The GRE Subject Tests are intended to indicate students’ knowledge of the subject matter emphasized in many undergraduate programs as preparation for graduate study. Since past achievement is usually a good indicator of future performance, the scores are helpful in predicting students’ success in graduate study. Because the tests are standardized, the test scores permit comparison of students from different institutions with different undergraduate programs. For some Subject Tests, sub-scores are provided in addition to the total score; these sub-scores indicate the strengths and weaknesses of individual student’s preparation, and they may help students plan their future studies.

Subject Tests are currently available in 8 disciplines: Psychology; Mathematics; Biochemistry, Cell and Molecular Biology; Literature in English; Computer Science; Biology; Chemistry; and, Physics. The following information will help guide you if you decide to spend time preparing for the GRE. A general review of your college courses is probably the best preparation for the test. However, the test covers a broad range of subject matter, and no one is expected to be familiar with every question. Use the Subject Test practice book to become familiar with the types of questions used in the test, paying special attention to the directions. If you thoroughly understand the directions, you will have more time during the test to focus on the questions themselves.

It is to your advantage to take the GRE in the early Fall of your senior year. If you take it any later, graduate school admissions offices that you have applied to may not get the scores in time to make their admission decision.

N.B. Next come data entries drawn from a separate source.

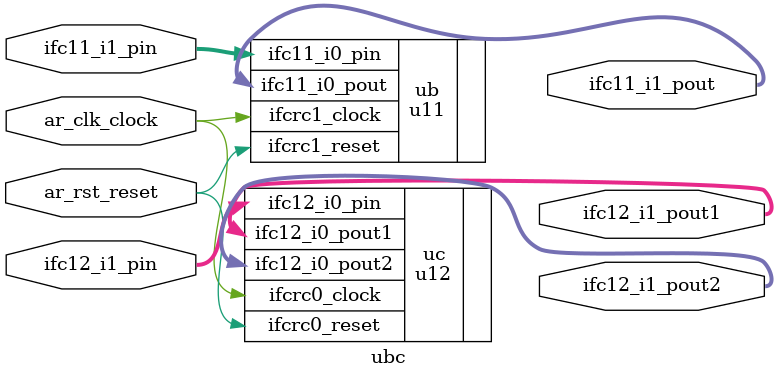
<source format=v>
`include "defines.v"

module ubc(ifc11_i1_pin,
           ifc11_i1_pout,
           ifc12_i1_pin,
           ifc12_i1_pout1,
           ifc12_i1_pout2,
           ar_rst_reset,
           ar_clk_clock);
// Location of source csl unit: file name = ar13b.csl line number = 65
  input [8 - 1:0] ifc11_i1_pin;
  input [8 - 1:0] ifc12_i1_pin;
  input [1 - 1:0] ar_rst_reset;
  input [1 - 1:0] ar_clk_clock;
  output [8 - 1:0] ifc11_i1_pout;
  output [8 - 1:0] ifc12_i1_pout1;
  output [8 - 1:0] ifc12_i1_pout2;
  u11 ub(.ifc11_i0_pin(ifc11_i1_pin),
         .ifc11_i0_pout(ifc11_i1_pout),
         .ifcrc1_clock(ar_clk_clock),
         .ifcrc1_reset(ar_rst_reset));
  u12 uc(.ifc12_i0_pin(ifc12_i1_pin),
         .ifc12_i0_pout1(ifc12_i1_pout1),
         .ifc12_i0_pout2(ifc12_i1_pout2),
         .ifcrc0_clock(ar_clk_clock),
         .ifcrc0_reset(ar_rst_reset));
  `include "ubc.logic.v"
endmodule


</source>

The General Test and Writing Assessment are separate tests that are given year-round at computer-based test centers worldwide. Appointments are scheduled on a first-come, first-served basis. You may take the computer-based General Test and the Writing Assessment once per calendar month up to 5 times per year. The written version of the GRE is given nationally several times every year. A computerized version of the General Test is administered almost daily at several testing centers in the D.C. area. To schedule your test you can call 1.800.GRE.CALL or register on-line.

Scores are usually available instantly but sometimes take as long as 8 weeks depending on where you took the test.

No. It is best to check with the intended recipient after a reasonable period of time, e.g., eight weeks. In all fairness to Educational Testing Service, lost scores are not always their fault. Scores can get lost in the mail or in graduate school offices. It could even be your own fault. Every year two or three students forget to tell Educational Testing Service where they want the scores sent. In that case, scores are sent only to the student.

All of your scores within the last five years period will be sent to the graduate school(s) to which you apply. It is up to each graduate school to decide which scores they will use. The percentile is the most important part of the score. If you score above the 80th percentile, you are in good shape. There are no guarantees, however, and most schools do not rely on these alone for admission.

Graduate programs have different requirements. Georgetown’s Graduate Program in Psychology requires the General test. Check with the school’s requirements to which you are applying and proceed from there.

GRE General Test questions are designed to measure skills and knowledge gained over a long period of time. Although you might increase your scores to some extent by preparing for a few weeks or months before the test, last-minute cramming is unlikely to help.